• Record set
____
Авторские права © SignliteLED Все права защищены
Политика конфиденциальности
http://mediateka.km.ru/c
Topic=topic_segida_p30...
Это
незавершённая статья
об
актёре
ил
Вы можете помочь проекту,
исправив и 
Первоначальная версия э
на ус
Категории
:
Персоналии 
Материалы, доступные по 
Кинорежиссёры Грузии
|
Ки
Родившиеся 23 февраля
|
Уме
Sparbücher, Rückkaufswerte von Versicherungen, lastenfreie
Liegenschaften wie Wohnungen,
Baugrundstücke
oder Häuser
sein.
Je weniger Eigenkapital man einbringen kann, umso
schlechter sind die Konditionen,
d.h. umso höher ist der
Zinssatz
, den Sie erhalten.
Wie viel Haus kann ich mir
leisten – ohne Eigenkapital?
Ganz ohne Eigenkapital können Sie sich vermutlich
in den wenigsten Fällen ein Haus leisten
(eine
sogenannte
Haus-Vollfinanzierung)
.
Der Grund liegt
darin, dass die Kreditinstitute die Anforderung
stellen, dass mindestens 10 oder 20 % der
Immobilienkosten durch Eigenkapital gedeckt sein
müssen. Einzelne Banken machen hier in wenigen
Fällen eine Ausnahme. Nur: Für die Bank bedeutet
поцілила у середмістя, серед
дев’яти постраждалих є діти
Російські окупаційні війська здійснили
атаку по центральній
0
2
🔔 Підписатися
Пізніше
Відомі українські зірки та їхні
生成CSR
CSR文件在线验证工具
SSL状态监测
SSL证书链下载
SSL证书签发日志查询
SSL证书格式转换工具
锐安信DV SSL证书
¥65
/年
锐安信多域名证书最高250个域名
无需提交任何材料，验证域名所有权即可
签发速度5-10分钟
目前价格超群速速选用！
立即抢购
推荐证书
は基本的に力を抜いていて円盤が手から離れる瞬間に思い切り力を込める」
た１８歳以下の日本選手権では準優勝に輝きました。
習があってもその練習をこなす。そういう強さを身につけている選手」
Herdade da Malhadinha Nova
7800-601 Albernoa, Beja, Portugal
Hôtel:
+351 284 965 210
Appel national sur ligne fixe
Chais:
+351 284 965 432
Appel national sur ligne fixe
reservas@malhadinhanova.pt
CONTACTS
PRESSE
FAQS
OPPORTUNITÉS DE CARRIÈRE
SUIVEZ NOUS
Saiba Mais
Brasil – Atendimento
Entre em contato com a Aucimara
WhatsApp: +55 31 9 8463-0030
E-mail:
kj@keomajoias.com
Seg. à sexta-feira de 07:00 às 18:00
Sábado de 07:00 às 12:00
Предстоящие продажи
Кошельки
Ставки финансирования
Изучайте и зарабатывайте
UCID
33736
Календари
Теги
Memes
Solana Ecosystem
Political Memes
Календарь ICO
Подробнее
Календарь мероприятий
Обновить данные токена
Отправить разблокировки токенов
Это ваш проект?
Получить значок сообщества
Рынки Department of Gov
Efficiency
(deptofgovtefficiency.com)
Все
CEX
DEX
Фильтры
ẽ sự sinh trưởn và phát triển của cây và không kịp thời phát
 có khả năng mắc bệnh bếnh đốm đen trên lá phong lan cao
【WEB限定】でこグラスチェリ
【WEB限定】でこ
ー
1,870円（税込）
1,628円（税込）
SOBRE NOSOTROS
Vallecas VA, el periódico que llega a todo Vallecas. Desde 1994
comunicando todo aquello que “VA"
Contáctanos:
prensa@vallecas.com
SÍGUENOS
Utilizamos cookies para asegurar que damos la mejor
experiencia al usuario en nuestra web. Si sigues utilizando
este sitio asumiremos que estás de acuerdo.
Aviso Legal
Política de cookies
____
• Brief
From the line that has "Материалы, доступные по" through the line that has "müssen. Einzelne Banken", copy every line exactly as it appears above, and leave out all others.

• Problem solution
Материалы, доступные по 
Кинорежиссёры Грузии
|
Ки
Родившиеся 23 февраля
|
Уме
Sparbücher, Rückkaufswerte von Versicherungen, lastenfreie
Liegenschaften wie Wohnungen,
Baugrundstücke
oder Häuser
sein.
Je weniger Eigenkapital man einbringen kann, umso
schlechter sind die Konditionen,
d.h. umso höher ist der
Zinssatz
, den Sie erhalten.
Wie viel Haus kann ich mir
leisten – ohne Eigenkapital?
Ganz ohne Eigenkapital können Sie sich vermutlich
in den wenigsten Fällen ein Haus leisten
(eine
sogenannte
Haus-Vollfinanzierung)
.
Der Grund liegt
darin, dass die Kreditinstitute die Anforderung
stellen, dass mindestens 10 oder 20 % der
Immobilienkosten durch Eigenkapital gedeckt sein
müssen. Einzelne Banken machen hier in wenigen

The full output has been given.